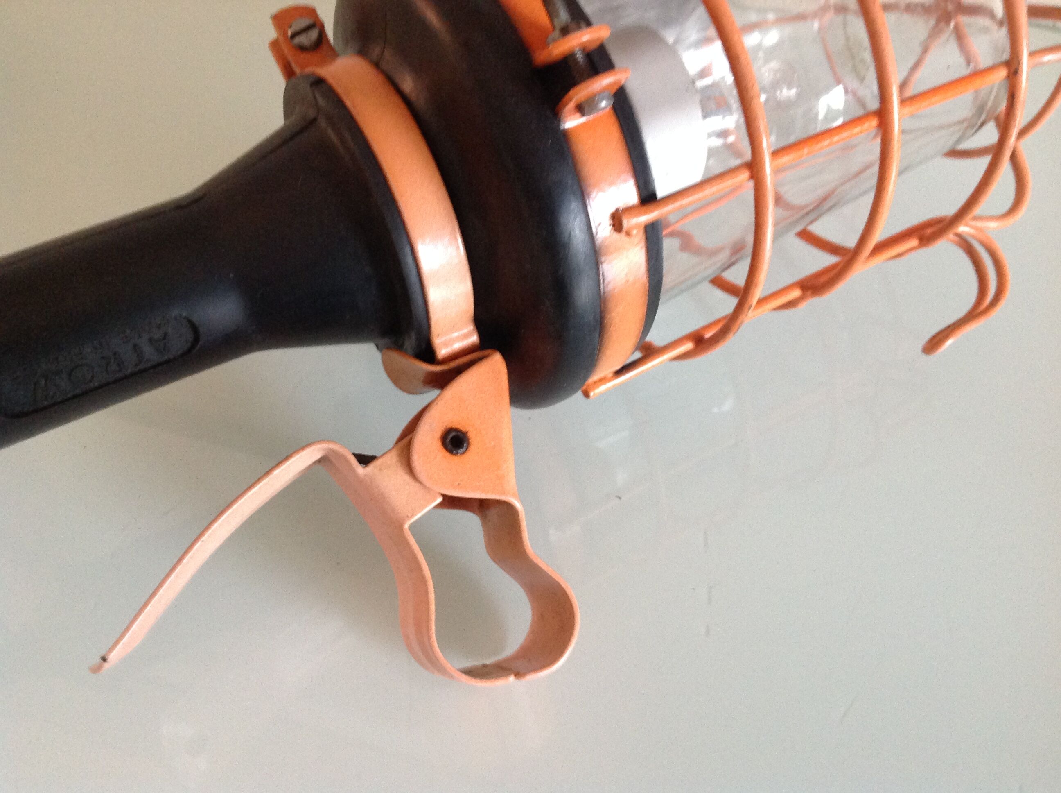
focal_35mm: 35
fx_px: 1071
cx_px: 530
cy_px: 396
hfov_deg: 52.7
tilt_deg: -55.2
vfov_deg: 40.6
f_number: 2.4
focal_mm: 4.28
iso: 250
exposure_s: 1/17
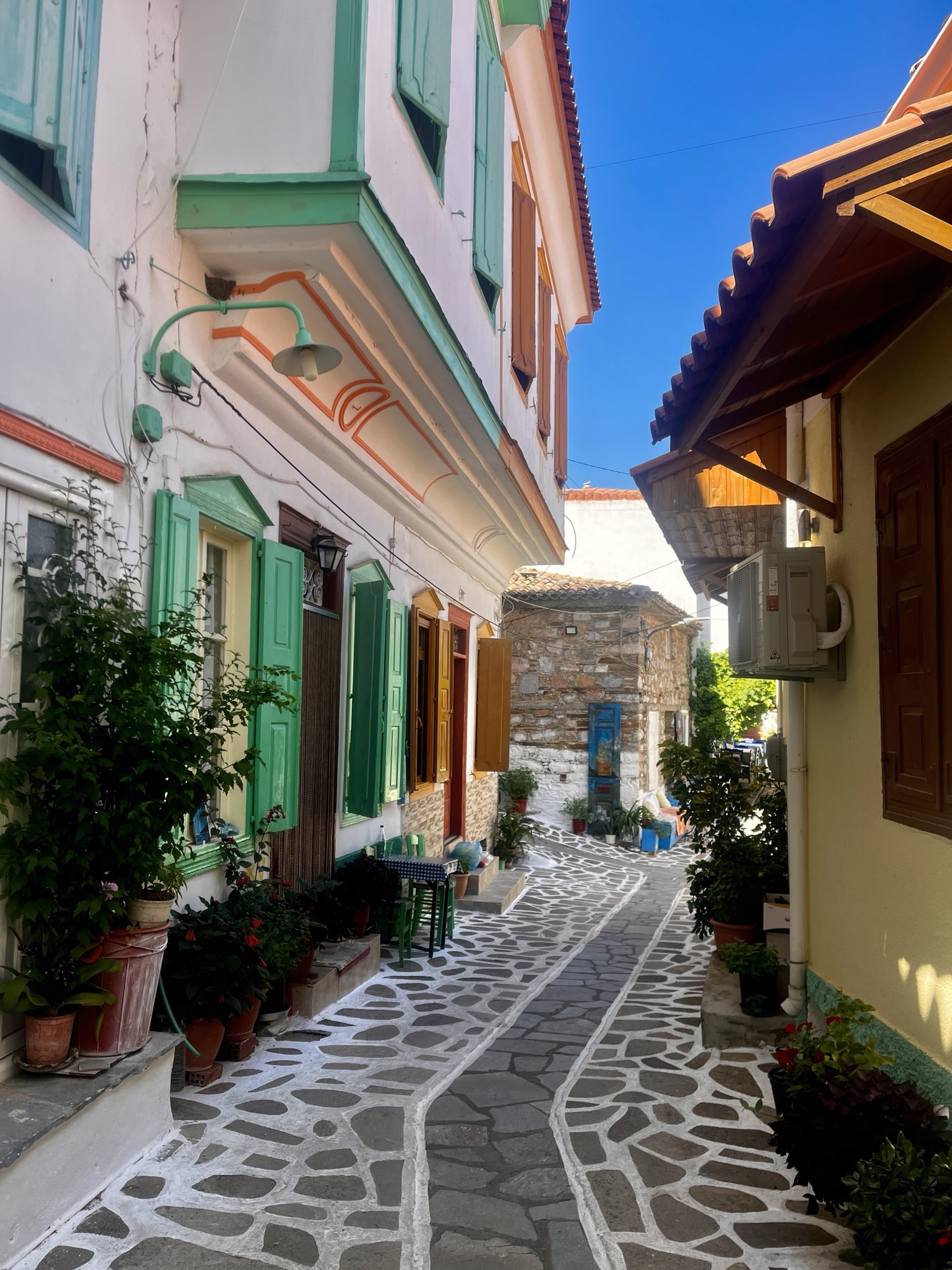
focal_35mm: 26
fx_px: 953
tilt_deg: +4.1
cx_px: 476
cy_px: 635
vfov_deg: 67.3
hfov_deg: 53.1
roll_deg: +0.6
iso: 50
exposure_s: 1/852
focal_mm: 5.1
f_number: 1.6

--

Please output the records exactly, leaving the pictures out.

focal_35mm: 35
fx_px: 1071
cx_px: 530
cy_px: 396
hfov_deg: 52.7
tilt_deg: -55.2
vfov_deg: 40.6
f_number: 2.4
focal_mm: 4.28
iso: 250
exposure_s: 1/17
focal_35mm: 26
fx_px: 953
tilt_deg: +4.1
cx_px: 476
cy_px: 635
vfov_deg: 67.3
hfov_deg: 53.1
roll_deg: +0.6
iso: 50
exposure_s: 1/852
focal_mm: 5.1
f_number: 1.6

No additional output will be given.